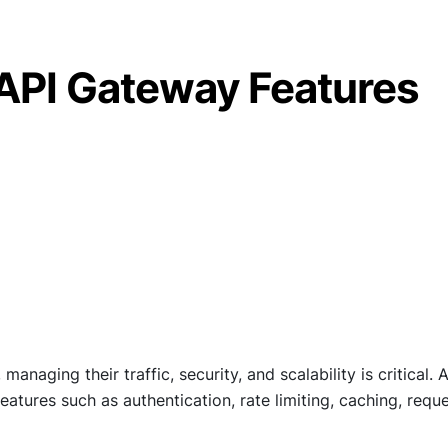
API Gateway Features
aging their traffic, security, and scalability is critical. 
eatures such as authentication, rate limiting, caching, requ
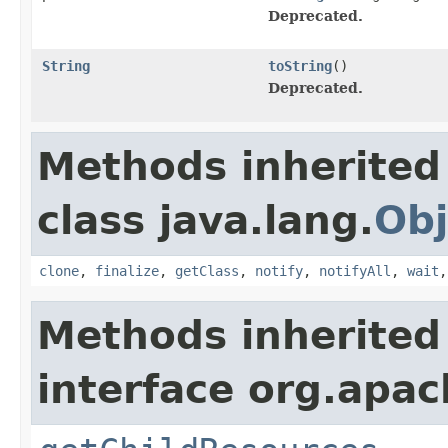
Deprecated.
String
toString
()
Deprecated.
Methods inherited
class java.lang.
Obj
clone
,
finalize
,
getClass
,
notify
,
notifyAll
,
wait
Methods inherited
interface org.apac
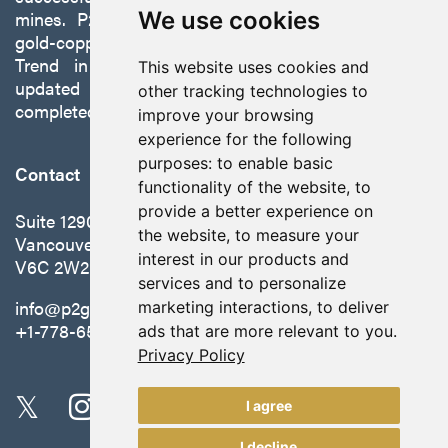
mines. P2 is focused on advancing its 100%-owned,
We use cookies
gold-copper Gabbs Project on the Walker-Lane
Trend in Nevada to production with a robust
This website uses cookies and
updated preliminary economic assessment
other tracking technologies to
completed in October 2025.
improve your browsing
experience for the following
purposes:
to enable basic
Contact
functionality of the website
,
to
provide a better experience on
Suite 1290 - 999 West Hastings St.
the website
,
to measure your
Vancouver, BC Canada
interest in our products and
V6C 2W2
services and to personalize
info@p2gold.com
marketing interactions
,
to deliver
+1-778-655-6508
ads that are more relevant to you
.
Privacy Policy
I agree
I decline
--
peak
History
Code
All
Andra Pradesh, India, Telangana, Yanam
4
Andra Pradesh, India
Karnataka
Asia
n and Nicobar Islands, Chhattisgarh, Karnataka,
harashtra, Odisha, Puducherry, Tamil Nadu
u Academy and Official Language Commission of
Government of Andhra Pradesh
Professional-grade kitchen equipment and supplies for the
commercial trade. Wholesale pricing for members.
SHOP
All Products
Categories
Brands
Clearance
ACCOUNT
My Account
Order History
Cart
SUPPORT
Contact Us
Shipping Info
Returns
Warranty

◆ Exercise requirements:
For the word "your", find all matching lines in the entries above and copy them out.

◆ Response to the task:
improve your browsing
to measure your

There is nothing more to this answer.